Over a century ago, a German photographer attached a camera to a pigeon in order to take aerial photographs. German military intelligence continued to do so. And of course carrier pigeons have been utilized to carry messages. Continuing and expanding the tradition, China announced that it had successfully implanted electrodes in birds’ brains, and could fly them like remote controlled airplanes.
For the past 40+ years, American intelligence has worked with a variety of animals, including both cats and dolphins. The CIA had a program developing furry spies, codenamed “Acoustic Kitty”. Cats were implanted with microphones and transmitters in the hopes that they would eavesdrop on humans. There was some success in recording conversations in the parks of Moscow. Unfortunately, the cats were subsequently run over by cars.
Dolphins play an active role in the Navy. They are trained to detect, locate and mark mines. They also take notice and respond accordingly to suspicious swimmers and divers. Light strobes or noisemakers are attached to the dolphin’s nose.

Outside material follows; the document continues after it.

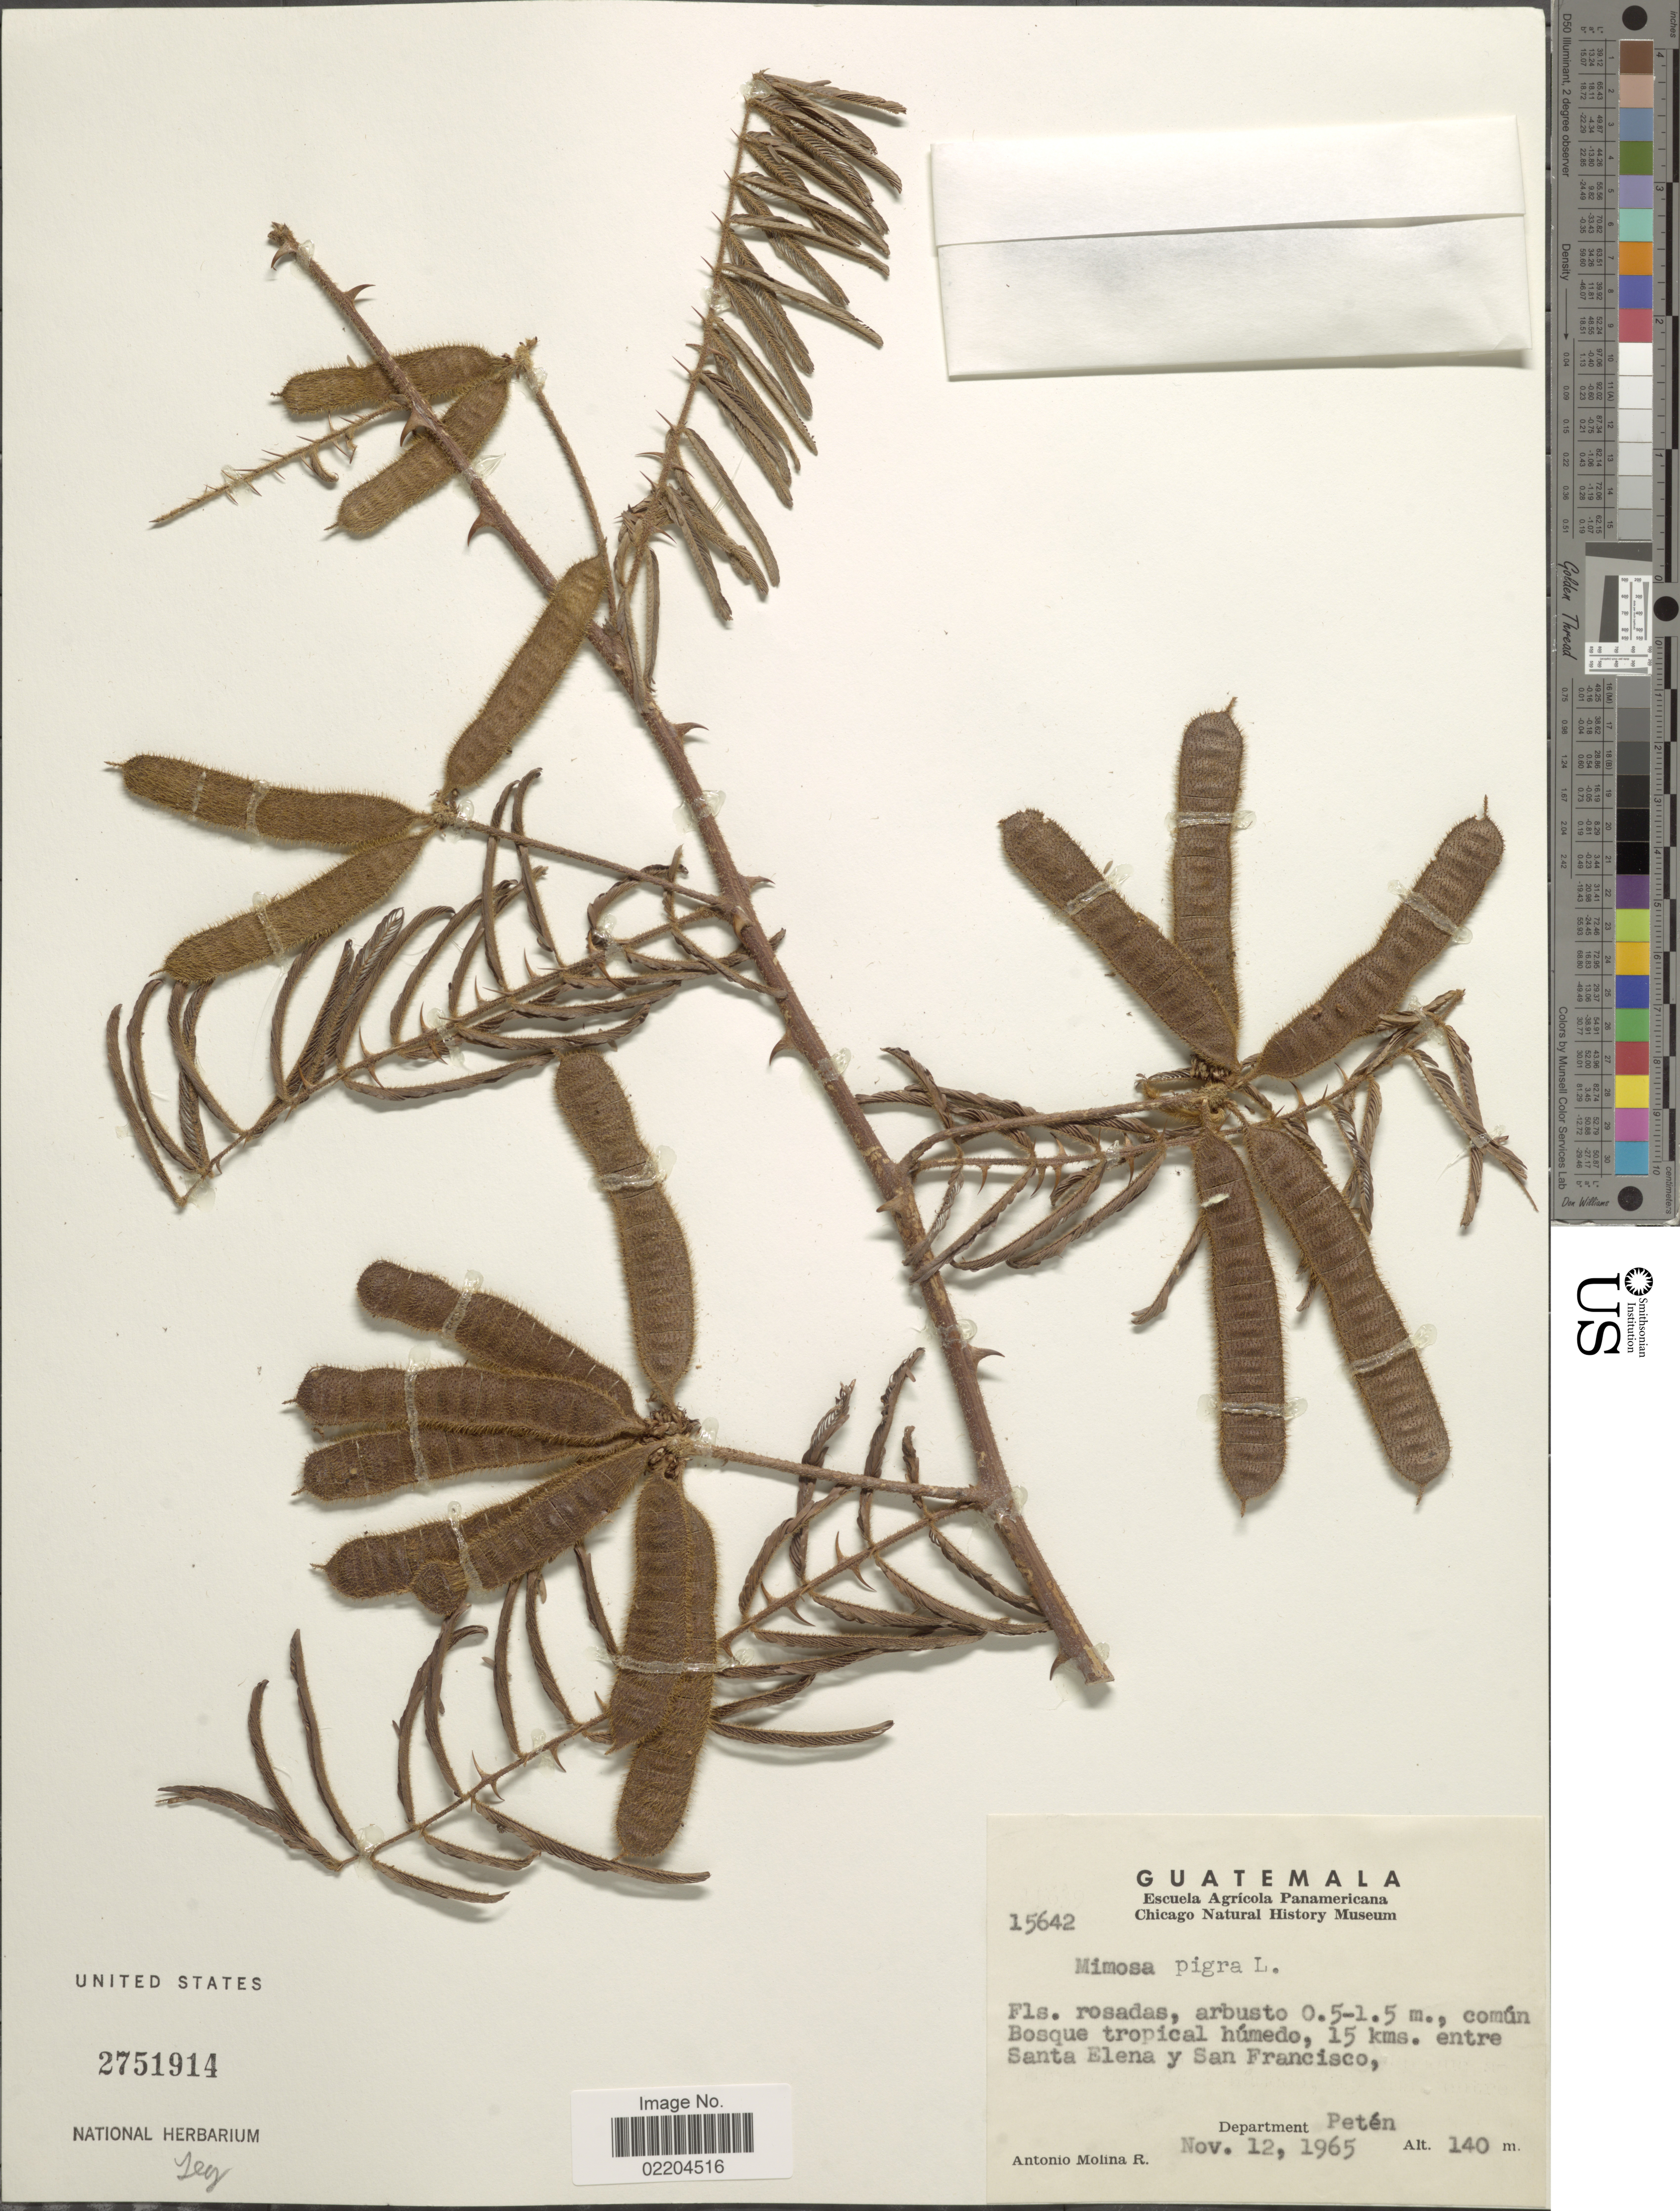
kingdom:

The dolphin swims to the intruder, bumps him from behind, which knocks the signal device off of the nose. The dolphin then swims away while the device leads military personnel to take over.
After further investigations, most animals are found to be innocent of espionage and released. Such was the case with the stork that had been mistaken both for a swan and a secret agent for France. However, it has been reported that the bird was shortly found dead on an island in the Nile. Reports differ as to whether or not he was eaten by the locals. In any event, conservationists cried foul.